Here's a short post (since I don't have as much time as I would like) with an idea of how to make Sainte-Lague even more like STV. I started thinking about it as part of my thinking that "perhaps pairwise multiwinner methods will always be too complex"; and so I tried to include some Condorcet compliance here as well.

Start with the original Sainte-Lague count. For each party, call the difference between how many voters voted for them, and how many voters they'd need to get the number of seats they currently did, the excess. Then, as in STV, start redistributing the excess. Move a few voters at a time (I don't know how many you can safely move in a batch) from their first preference to their second.

(Note that for parties that got no seats and can get no seats through redistribution, this has the same effect as elimination: their seat count is 0 and so they can get that number of seats with no voters at all.)

Now the question is in what order to redistribute. I can think of three ways. The first is in reverse Condorcet order: you redistribute the voters for Condorcet losers first. The second is from parties with few seats; and the third is whoever has the greatest excess at any point.

The method stops when no more redistribution can be done.
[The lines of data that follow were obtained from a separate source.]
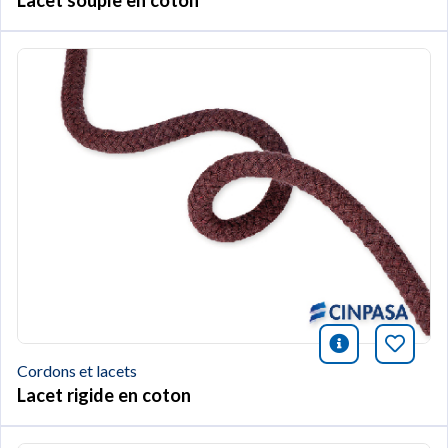
icono infor
Marqu
Cordons et lacets
Lacet rigide en coton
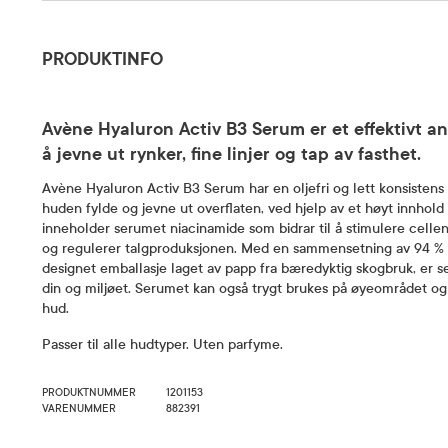
Produktinfo
PRODUKTINFO
Avène Hyaluron Activ B3 Serum er et effektivt an
å jevne ut rynker, fine linjer og tap av fasthet.
Avène Hyaluron Activ B3 Serum har en oljefri og lett konsistens so
huden fylde og jevne ut overflaten, ved hjelp av et høyt innhold a
inneholder serumet niacinamide som bidrar til å stimulere celle
og regulerer talgproduksjonen. Med en sammensetning av 94 % n
designet emballasje laget av papp fra bæredyktig skogbruk, er 
din og miljøet. Serumet kan også trygt brukes på øyeområdet og p
hud.
Passer til alle hudtyper. Uten parfyme.
PRODUKTNUMMER
1201153
VARENUMMER
882391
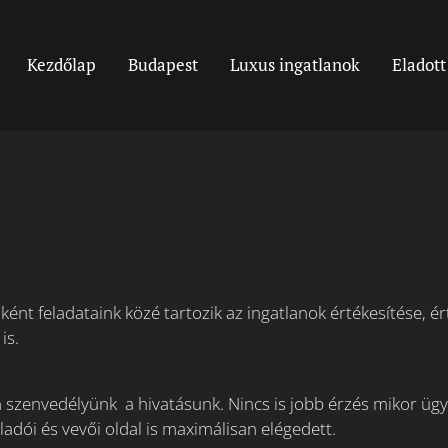
Kezdőlap
Budapest
Luxus ingatlanok
Eladott
ént feladataink közé tartozik az ingatlanok értékesítése, ér
is.
szenvedélyünk a hivatásunk. Nincs is jobb érzés mikor ügyf
ladói és vevői oldal is maximálisan elégedett.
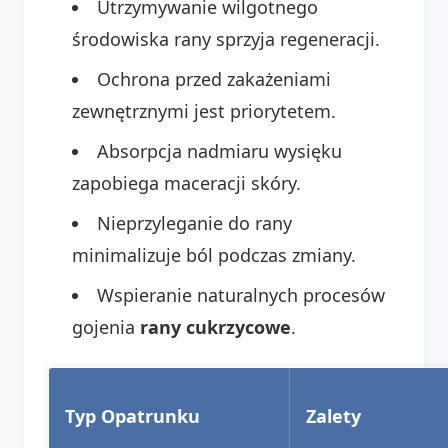
Utrzymywanie wilgotnego
środowiska rany sprzyja regeneracji.
Ochrona przed zakażeniami
zewnętrznymi jest priorytetem.
Absorpcja nadmiaru wysięku
zapobiega maceracji skóry.
Nieprzyleganie do rany
minimalizuje ból podczas zmiany.
Wspieranie naturalnych procesów
gojenia
rany cukrzycowe
.
Typ Opatrunku
Zalety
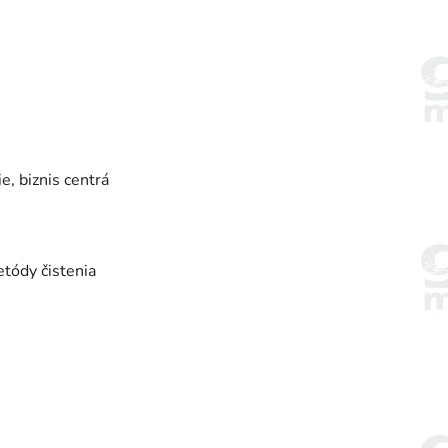
e, biznis centrá
tódy čistenia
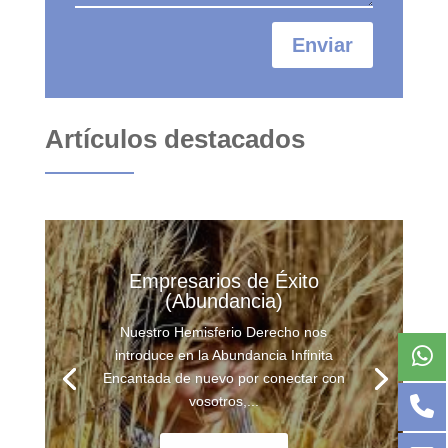
Enviar
Artículos destacados
Empresarios de Éxito
(Abundancia)
Nuestro Hemisferio Derecho nos
introduce en la Abundancia Infinita
Encantada de nuevo por conectar con
vosotros,...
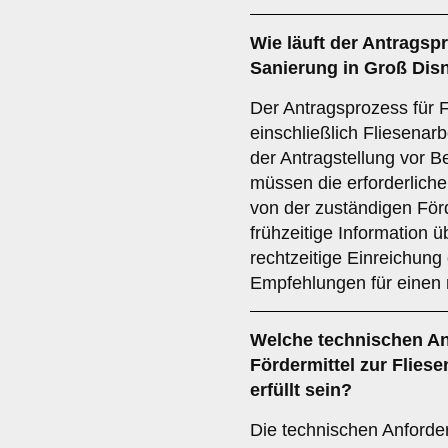
Wie läuft der
Antragsp
Sanierung in Groß Dis
Der Antragsprozess für F
einschließlich Fliesenarb
der Antragstellung vor 
müssen die erforderliche
von der zuständigen Förd
frühzeitige Information 
rechtzeitige Einreichung
Empfehlungen für einen 
Welche
technischen A
Fördermittel zur Flies
erfüllt sein?
Die technischen Anforder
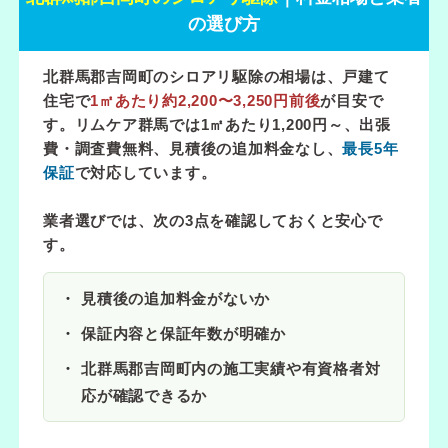
の選び方
北群馬郡吉岡町のシロアリ駆除の相場は、戸建て
住宅で
1㎡あたり約2,200〜3,250円前後
が目安で
す。リムケア群馬では
1㎡あたり1,200円～
、出張
費・調査費無料、見積後の追加料金なし、
最長5年
保証
で対応しています。
業者選びでは、次の3点を確認しておくと安心で
す。
見積後の追加料金がないか
保証内容と保証年数が明確か
北群馬郡吉岡町内の施工実績や有資格者対
応が確認できるか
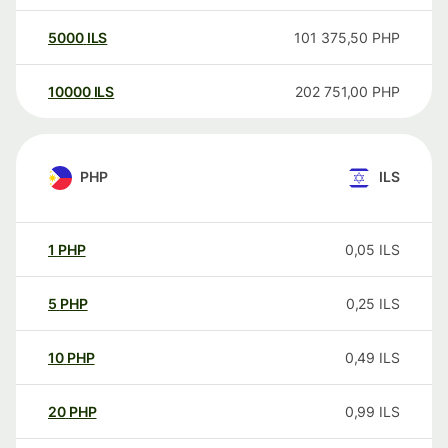
5000
ILS
101 375,50
PHP
10000
ILS
202 751,00
PHP
PHP
ILS
1
PHP
0,05
ILS
5
PHP
0,25
ILS
10
PHP
0,49
ILS
20
PHP
0,99
ILS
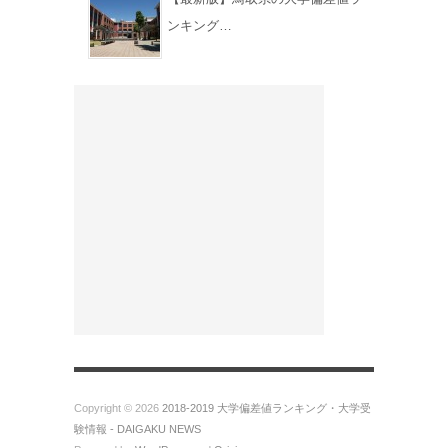
ンキング…
Copyright © 2026
2018-2019 大学偏差値ランキング・大学受
験情報 - DAIGAKU NEWS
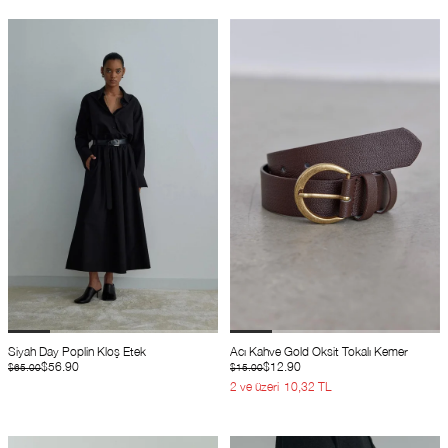
Siyah Day Poplin Kloş Etek
Acı Kahve Gold Oksit Tokalı Kemer
$56.90
$12.90
$65.00
$15.00
2 ve üzeri
10,32 TL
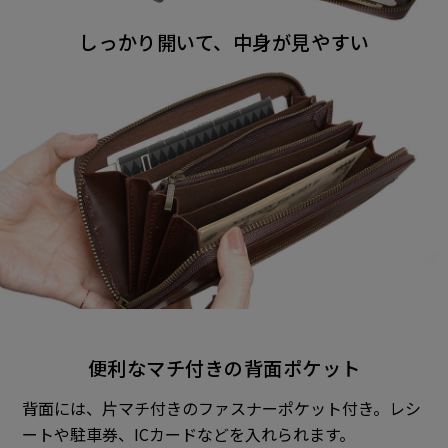
しっかり開いて、中身が見やすい
便利なマチ付きの背面ポケット
背面には、片マチ付きのファスナーポケット付き。レシ
ートや駐車券、ICカードなどを入れられます。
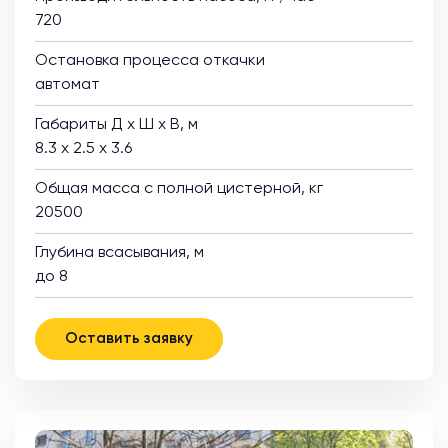
720
Остановка процесса откачки
автомат
Габариты Д х Ш х В, м
8.3 х 2.5 х 3.6
Общая масса с полной цистерной, кг
20500
Глубина всасывания, м
до 8
Оставить заявку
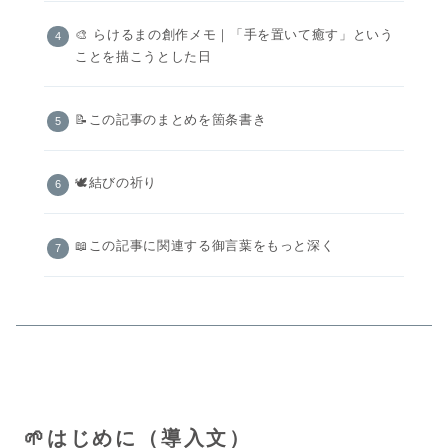
🎨 らけるまの創作メモ｜「手を置いて癒す」という
ことを描こうとした日
📝この記事のまとめを箇条書き
🕊️結びの祈り
📖この記事に関連する御言葉をもっと深く
🌱はじめに（導入文）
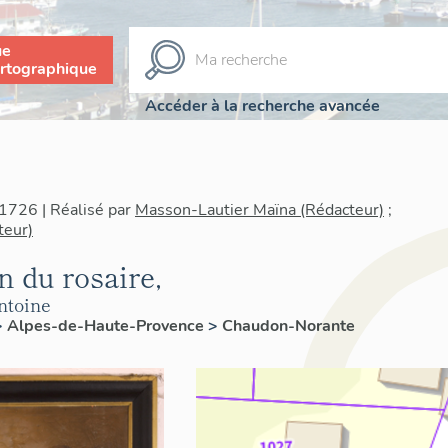
ue
rtographique
Accéder à la recherche avancée
1726 | Réalisé par
Masson-Lautier Maïna (Rédacteur)
;
teur)
n du rosaire,
ntoine
>
Alpes-de-Haute-Provence
>
Chaudon-Norante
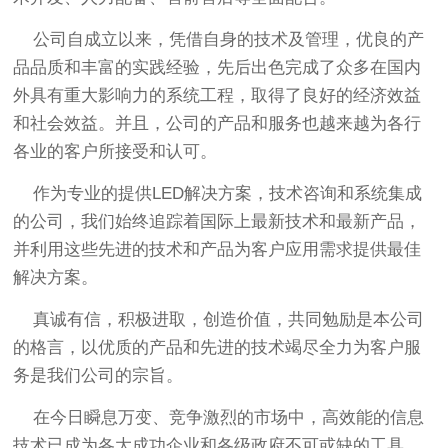
公司自成立以来，凭借自身的技术及管理，优良的产
品品质和丰富的实践经验，先后出色完成了众多在国内
外具有重大影响力的系统工程，取得了良好的经济效益
和社会效益。并且，公司的产品和服务也越来越为各行
各业的客户所接受和认可。
作为专业的提供LED解决方案，技术咨询和系统集成
的公司，我们始终追踪着国际上最新技术和最新产品，
并利用这些先进的技术和产品为客户应用需求提供最佳
解决方案。
真诚有信，积极进取，创造价值，共同勉励是本公司
的格言，以优质的产品和先进的技术竭尽全力为客户服
务是我们公司的宗旨。
在今日瞬息万变、竞争激烈的市场中，高效能的信息
技术已成为各大成功企业和各级政府不可或缺的工具，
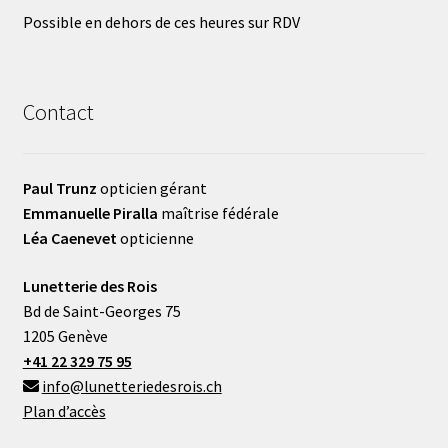
Possible en dehors de ces heures sur RDV
Contact
Paul Trunz
opticien gérant
Emmanuelle Piralla
maîtrise fédérale
Léa Caenevet
opticienne
Lunetterie des Rois
Bd de Saint-Georges 75
1205 Genève
+41 22 329 75 95
info@lunetteriedesrois.ch
Plan d’accès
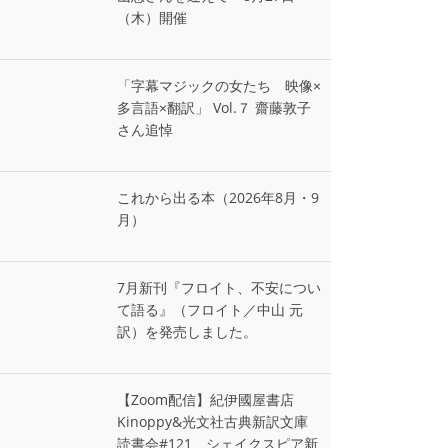
（木）開催
「字幕マジックの女たち 映像×
多言語×翻訳」 Vol.７ 齋藤敦子
さん追悼
これから出る本（2026年8月・9
月）
7月新刊『フロイト、不安につい
て語る』（フロイト／中山 元
訳）を発売しました。
【Zoom配信】紀伊國屋書店
Kinoppy&光文社古典新訳文庫
読書会#121 シェイクスピア新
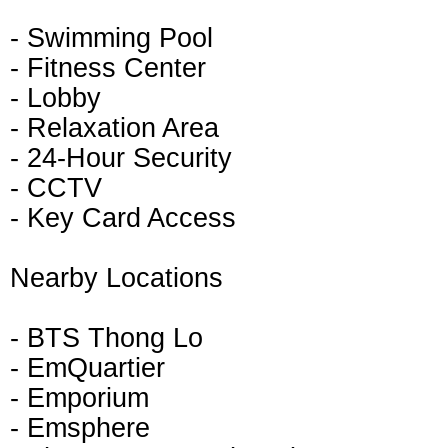
- Swimming Pool
- Fitness Center
- Lobby
- Relaxation Area
- 24-Hour Security
- CCTV
- Key Card Access
Nearby Locations
- BTS Thong Lo
- EmQuartier
- Emporium
- Emsphere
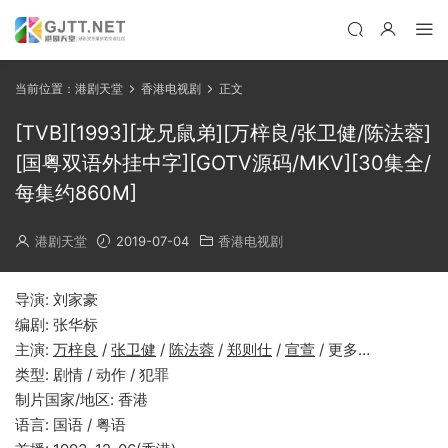
当前位置：
港剧天堂
香港电视剧
正文
[TVB][1993][龙兄鼠弟][万梓良/张卫健/陈法蓉]
[国粤双语外挂中字][GOTV源码/MKV][30集全/
每集约860M]
港剧天堂
2019-07-04
香港电视剧
导演: 刘家豪
编剧: 张华标
主演:
万梓良
/
张卫健
/
陈法蓉
/
郑则仕
/
宣萱
/ 更多…
类型: 剧情 / 动作 / 犯罪
制片国家/地区: 香港
语言: 国语 / 粤语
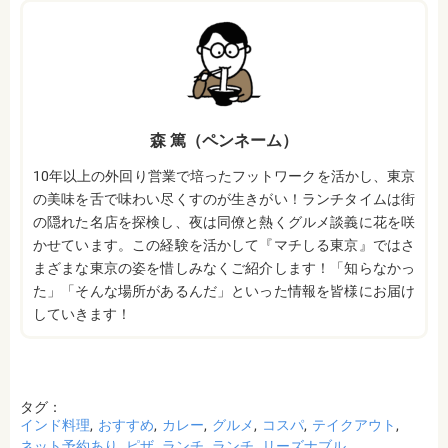
森 篤（ペンネーム）
10年以上の外回り営業で培ったフットワークを活かし、東京
の美味を舌で味わい尽くすのが生きがい！ランチタイムは街
の隠れた名店を探検し、夜は同僚と熱くグルメ談義に花を咲
かせています。この経験を活かして『マチしる東京』ではさ
まざまな東京の姿を惜しみなくご紹介します！「知らなかっ
た」「そんな場所があるんだ」といった情報を皆様にお届け
していきます！
タグ：
インド料理
おすすめ
カレー
グルメ
コスパ
テイクアウト
ネット予約あり
ピザ
ランチ
ランチ
リーズナブル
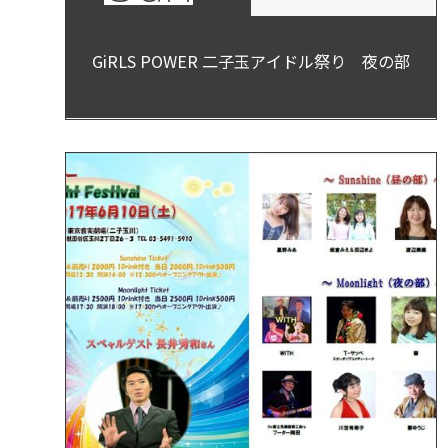
GiRLS POWER 二子玉アイドル祭り 夜の部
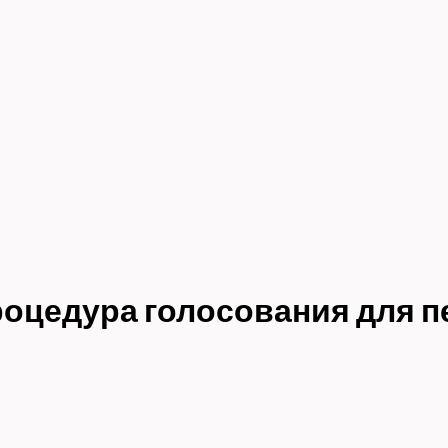
оцедура голосования для п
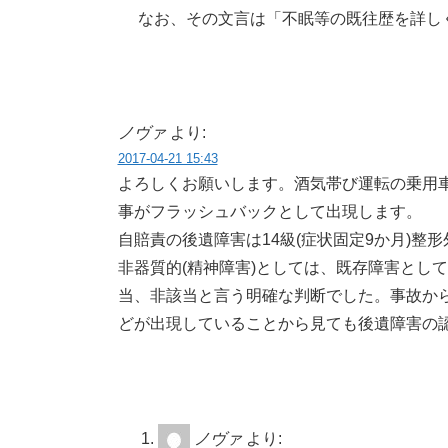
なお、その文言は「不眠等の既往歴を詳し
ノヴァ
より:
2017-04-21 15:43
よろしくお願いします。酒気帯び運転の乗用
事がフラッシュバックとして出現します。
自賠責の後遺障害は14級(症状固定9か月)
非器質的(精神障害)としては、既存障害とし
当、非該当と言う明確な判断でした。事故から
どが出現していることから見ても後遺障害の
ノヴァ
より:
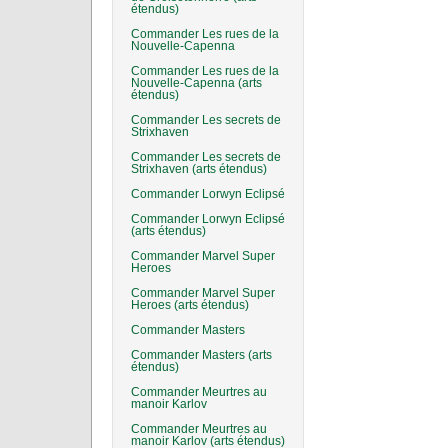
étendus)
Commander Les rues de la
Nouvelle-Capenna
Commander Les rues de la
Nouvelle-Capenna (arts
étendus)
Commander Les secrets de
Strixhaven
Commander Les secrets de
Strixhaven (arts étendus)
Commander Lorwyn Eclipsé
Commander Lorwyn Eclipsé
(arts étendus)
Commander Marvel Super
Heroes
Commander Marvel Super
Heroes (arts étendus)
Commander Masters
Commander Masters (arts
étendus)
Commander Meurtres au
manoir Karlov
Commander Meurtres au
manoir Karlov (arts étendus)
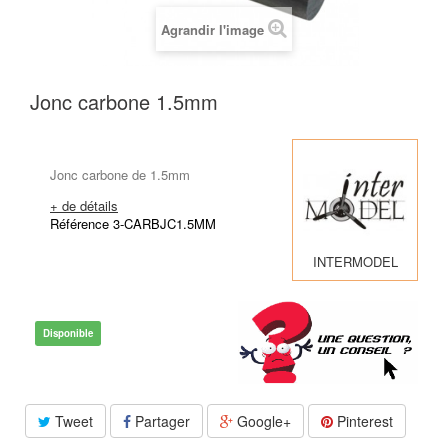
Agrandir l'image
Jonc carbone 1.5mm
Jonc carbone de 1.5mm
+ de détails
Référence 3-CARBJC1.5MM
INTERMODEL
Disponible
Tweet
Partager
Google+
Pinterest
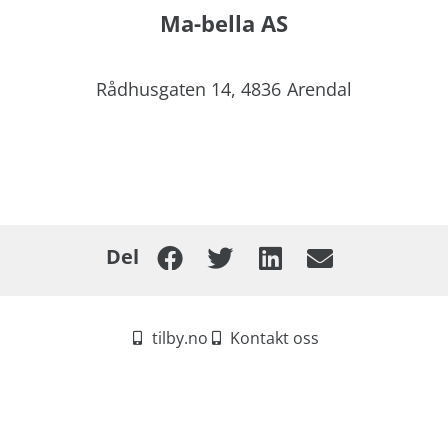
Ma-bella AS
Rådhusgaten 14,
4836
Arendal
Del
tilby.no
Kontakt oss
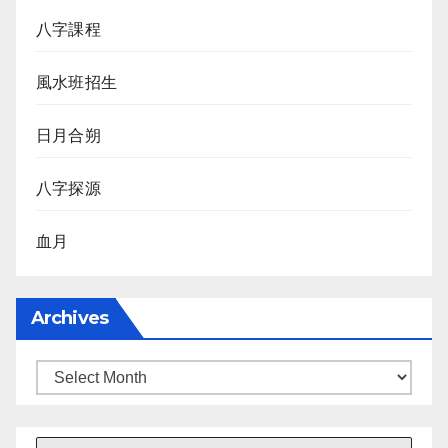
八字課程
風水班招生
日月合朔
八字探源
血月
Archives
Archives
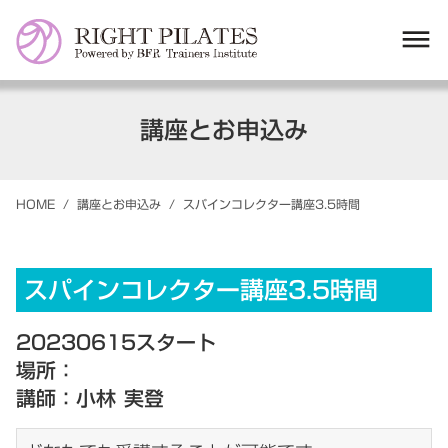
dehaze
講座とお申込み
HOME
/
講座とお申込み
/
スパインコレクター講座3.5時間
スパインコレクター講座3.5時間
20230615スタート
場所：
講師：小林 実登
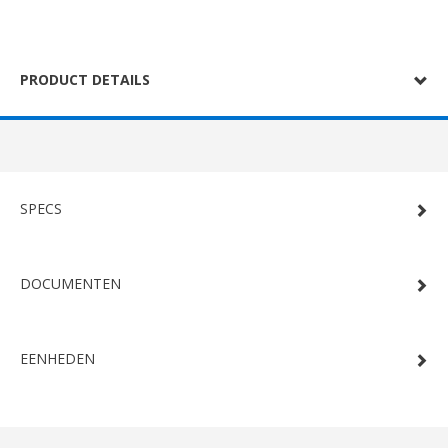
PRODUCT DETAILS
SPECS
DOCUMENTEN
EENHEDEN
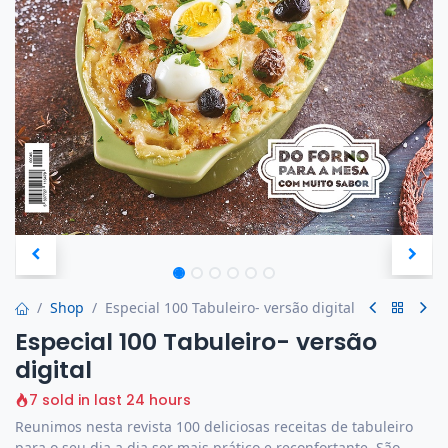
Shop
Especial 100 Tabuleiro- versão digital
Especial 100 Tabuleiro- versão
digital
7 sold in last 24 hours
Reunimos nesta revista 100 deliciosas receitas de tabuleiro
para o seu dia a dia ser mais prático e reconfortante. São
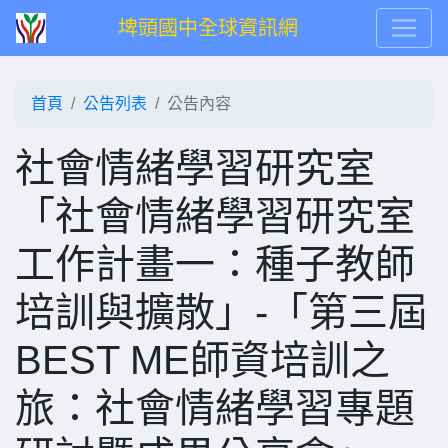
埤頭國中全球資訊網
首頁
公告列表
公告內容
社會情緒學習研究室
「社會情緒學習研究室
工作計畫一：種子教師
培訓與擴散」-「第三屆
BEST ME師資培訓之
旅：社會情緒學習專題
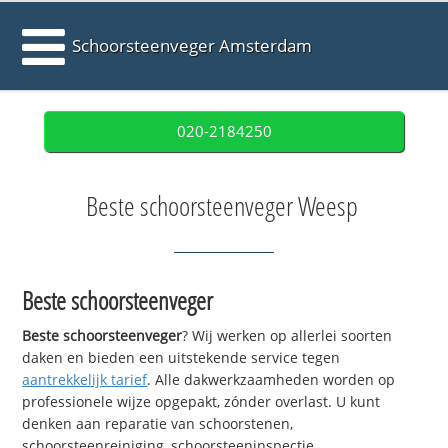
Schoorsteenveger Amsterdam
020-2184250
Beste schoorsteenveger Weesp
Beste schoorsteenveger
Beste schoorsteenveger
? Wij werken op allerlei soorten
daken en bieden een uitstekende service tegen
aantrekkelijk tarief
. Alle dakwerkzaamheden worden op
professionele wijze opgepakt, zónder overlast. U kunt
denken aan reparatie van schoorstenen,
schoorsteenreiniging, schoorsteeninspectie,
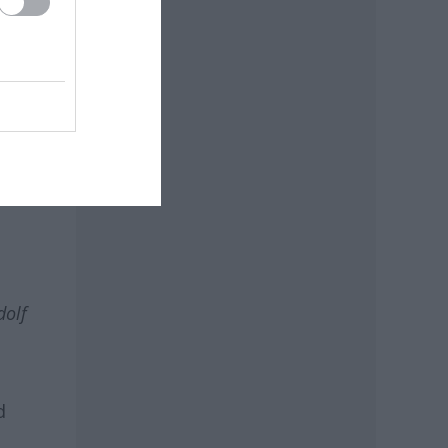
n
dolf
d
This is also a vague idea, but I guess something like "maximal excess is minimal" could work... though I then would have to use more rigorous mathematics to show that the method actually optimizes that.

The point of doing it in reverse Condorcet order would be to reduce to Condorcet in the single seat case. Consider an L>C>R situation with Condorcet social ordering C>L>R and where L gets the initial seat. Then all the R-votes are redistributed to C since R can't win anyway, so L loses its seat. At this point no further redistribution in this direction can alter anything (we can only distribute from L to C, not vice versa), so we'd like to finish there.

The few-seats order of doing it has an intuitive IRVish appeal: small parties are disqualified/redistributed first, then larger ones.

Finally, the "greatest excess at any point" may have some desirabla steady-state properties, and may get closer to optimizing "maximin excess". I am not sure of this, though - it just sounds like something that would. I also think that one would elect C in the example above: R would have greatest excess (all the R-voters since they didn't get anything). Enough R-voters are distributed to C to make C win. Then L has the greatest excess and is redistributed to C as well, and it ends when they all have equal excess.


Could this idea be developed into a method that would be better than ordinary Sainte-Lague, yet also not as complex as my pairwise methods? Perhaps. But I have little time and so don't know yet. I thought I would just let you all know of the idea!

And it probably would not be cloneproof, (weakly) monotone or summable. But I don't know of any method that follows STV's algorithmic template that is.